--- Dataset records ---

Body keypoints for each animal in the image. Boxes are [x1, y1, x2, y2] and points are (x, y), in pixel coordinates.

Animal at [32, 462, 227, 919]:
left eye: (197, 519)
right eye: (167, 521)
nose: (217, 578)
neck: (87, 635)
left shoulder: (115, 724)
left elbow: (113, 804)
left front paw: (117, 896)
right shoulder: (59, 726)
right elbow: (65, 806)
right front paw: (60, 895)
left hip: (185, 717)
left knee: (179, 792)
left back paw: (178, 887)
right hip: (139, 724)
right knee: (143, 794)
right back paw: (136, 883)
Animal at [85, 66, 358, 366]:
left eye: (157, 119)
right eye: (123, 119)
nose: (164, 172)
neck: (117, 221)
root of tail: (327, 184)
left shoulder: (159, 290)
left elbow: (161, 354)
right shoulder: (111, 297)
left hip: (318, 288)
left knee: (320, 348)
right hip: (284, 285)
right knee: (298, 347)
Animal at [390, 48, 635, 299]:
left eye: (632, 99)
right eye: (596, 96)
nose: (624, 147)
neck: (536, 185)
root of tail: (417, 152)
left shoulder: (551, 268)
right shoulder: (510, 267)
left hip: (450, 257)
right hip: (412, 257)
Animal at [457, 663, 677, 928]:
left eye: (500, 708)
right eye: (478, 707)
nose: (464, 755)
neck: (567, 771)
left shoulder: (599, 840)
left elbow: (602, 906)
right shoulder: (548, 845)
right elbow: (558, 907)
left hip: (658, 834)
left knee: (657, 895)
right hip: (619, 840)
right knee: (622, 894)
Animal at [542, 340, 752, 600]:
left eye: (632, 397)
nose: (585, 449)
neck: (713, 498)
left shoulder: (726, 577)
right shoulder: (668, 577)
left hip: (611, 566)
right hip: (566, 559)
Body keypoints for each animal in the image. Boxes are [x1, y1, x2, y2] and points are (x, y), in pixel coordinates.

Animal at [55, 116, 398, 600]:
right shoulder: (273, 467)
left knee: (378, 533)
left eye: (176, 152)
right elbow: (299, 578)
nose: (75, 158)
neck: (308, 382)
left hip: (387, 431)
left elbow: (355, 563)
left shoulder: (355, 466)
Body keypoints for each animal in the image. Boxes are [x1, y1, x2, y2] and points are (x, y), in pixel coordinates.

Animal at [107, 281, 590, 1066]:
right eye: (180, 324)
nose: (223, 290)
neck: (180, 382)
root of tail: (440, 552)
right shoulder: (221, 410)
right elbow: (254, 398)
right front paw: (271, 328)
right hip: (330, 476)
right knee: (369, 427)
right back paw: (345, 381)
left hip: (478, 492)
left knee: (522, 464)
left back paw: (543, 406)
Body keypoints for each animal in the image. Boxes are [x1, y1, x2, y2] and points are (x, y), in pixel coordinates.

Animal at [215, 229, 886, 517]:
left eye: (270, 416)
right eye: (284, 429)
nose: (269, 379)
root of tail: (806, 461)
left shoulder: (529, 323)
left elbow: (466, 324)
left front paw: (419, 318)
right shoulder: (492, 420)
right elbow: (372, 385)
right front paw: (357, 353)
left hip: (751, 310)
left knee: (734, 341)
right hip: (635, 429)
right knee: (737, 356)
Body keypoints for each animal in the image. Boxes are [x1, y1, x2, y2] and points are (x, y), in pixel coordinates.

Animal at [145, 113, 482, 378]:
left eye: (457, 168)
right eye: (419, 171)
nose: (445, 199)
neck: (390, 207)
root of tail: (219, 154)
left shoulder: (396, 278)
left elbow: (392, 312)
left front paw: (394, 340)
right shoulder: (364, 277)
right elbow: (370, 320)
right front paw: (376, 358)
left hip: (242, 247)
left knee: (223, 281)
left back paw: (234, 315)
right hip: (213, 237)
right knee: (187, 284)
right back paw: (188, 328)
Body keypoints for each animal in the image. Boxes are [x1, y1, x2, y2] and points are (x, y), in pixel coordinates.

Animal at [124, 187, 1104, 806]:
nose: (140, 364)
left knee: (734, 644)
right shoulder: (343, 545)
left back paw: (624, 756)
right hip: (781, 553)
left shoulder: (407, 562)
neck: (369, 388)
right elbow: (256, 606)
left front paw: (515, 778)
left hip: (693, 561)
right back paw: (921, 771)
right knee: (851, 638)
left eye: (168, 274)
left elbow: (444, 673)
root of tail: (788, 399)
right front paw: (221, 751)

---

▸ Work request
Write out all the records above one more time, exactly.

▸ Reply
Body keypoints for each animal in the image. Boxes are [x1, y1, x2, y2] and points are (x, y), in pixel coordinates.

Animal at [32, 462, 227, 919]:
left eye: (197, 519)
right eye: (167, 521)
nose: (217, 578)
neck: (87, 635)
left shoulder: (115, 724)
left elbow: (113, 804)
left front paw: (117, 896)
right shoulder: (59, 726)
right elbow: (65, 806)
right front paw: (60, 895)
left hip: (185, 717)
left knee: (179, 792)
left back paw: (178, 887)
right hip: (139, 724)
right knee: (143, 794)
right back paw: (136, 883)
Animal at [85, 66, 358, 366]:
left eye: (157, 119)
right eye: (123, 119)
nose: (164, 172)
neck: (117, 221)
root of tail: (327, 184)
left shoulder: (159, 290)
left elbow: (161, 354)
right shoulder: (111, 297)
left hip: (318, 288)
left knee: (320, 348)
right hip: (284, 285)
right knee: (298, 347)
Animal at [390, 48, 635, 299]:
left eye: (632, 99)
right eye: (596, 96)
nose: (624, 147)
neck: (536, 185)
root of tail: (417, 152)
left shoulder: (551, 268)
right shoulder: (510, 267)
left hip: (450, 257)
right hip: (412, 257)
Animal at [457, 663, 677, 928]:
left eye: (500, 708)
right eye: (478, 707)
nose: (464, 755)
neck: (567, 771)
left shoulder: (599, 840)
left elbow: (602, 906)
right shoulder: (548, 845)
right elbow: (558, 907)
left hip: (658, 834)
left knee: (657, 895)
right hip: (619, 840)
right knee: (622, 894)
Animal at [542, 340, 752, 600]:
left eye: (632, 397)
nose: (585, 449)
neck: (713, 498)
left shoulder: (726, 577)
right shoulder: (668, 577)
left hip: (611, 566)
right hip: (566, 559)
Body keypoints for each animal in the image. Boxes are [x1, y1, x2, y2] and points are (x, y), in pixel coordinates.

Animal at [55, 116, 398, 600]:
right shoulder: (273, 467)
left knee: (378, 533)
left eye: (176, 152)
right elbow: (299, 578)
nose: (75, 158)
neck: (308, 382)
left hip: (387, 431)
left elbow: (355, 563)
left shoulder: (355, 466)
Body keypoints for each animal in the image. Boxes are [x1, y1, x2, y2] and points are (x, y), in pixel coordinates.

Animal at [107, 281, 590, 1066]:
right eye: (180, 324)
nose: (223, 290)
neck: (180, 382)
root of tail: (440, 552)
right shoulder: (221, 410)
right elbow: (254, 398)
right front paw: (271, 328)
right hip: (330, 476)
right knee: (369, 427)
right back paw: (345, 381)
left hip: (478, 492)
left knee: (522, 464)
left back paw: (543, 406)
Body keypoints for each animal in the image. Boxes are [x1, y1, x2, y2] and points are (x, y), in pixel coordinates.

Animal at [215, 229, 886, 517]:
left eye: (270, 416)
right eye: (284, 429)
nose: (269, 379)
root of tail: (806, 461)
left shoulder: (529, 323)
left elbow: (466, 324)
left front paw: (419, 318)
right shoulder: (492, 420)
right elbow: (372, 385)
right front paw: (357, 353)
left hip: (751, 310)
left knee: (734, 341)
right hip: (635, 429)
right knee: (737, 356)
Body keypoints for each animal in the image. Boxes are [x1, y1, x2, y2] and points are (x, y), in pixel coordinates.

Animal at [145, 113, 482, 378]:
left eye: (457, 168)
right eye: (419, 171)
nose: (445, 199)
neck: (390, 207)
root of tail: (219, 154)
left shoulder: (396, 278)
left elbow: (392, 312)
left front paw: (394, 340)
right shoulder: (364, 277)
right elbow: (370, 320)
right front paw: (376, 358)
left hip: (242, 247)
left knee: (223, 281)
left back paw: (234, 315)
right hip: (213, 237)
right knee: (187, 284)
right back paw: (188, 328)
Body keypoints for each animal in the image. Boxes are [x1, y1, x2, y2] and points are (x, y), in pixel coordinates.

Animal at [124, 187, 1104, 806]:
nose: (140, 364)
left knee: (734, 644)
right shoulder: (343, 545)
left back paw: (624, 756)
right hip: (781, 553)
left shoulder: (407, 562)
neck: (369, 388)
right elbow: (256, 606)
left front paw: (515, 778)
left hip: (693, 561)
right back paw: (921, 771)
right knee: (851, 638)
left eye: (168, 274)
left elbow: (444, 673)
root of tail: (788, 399)
right front paw: (221, 751)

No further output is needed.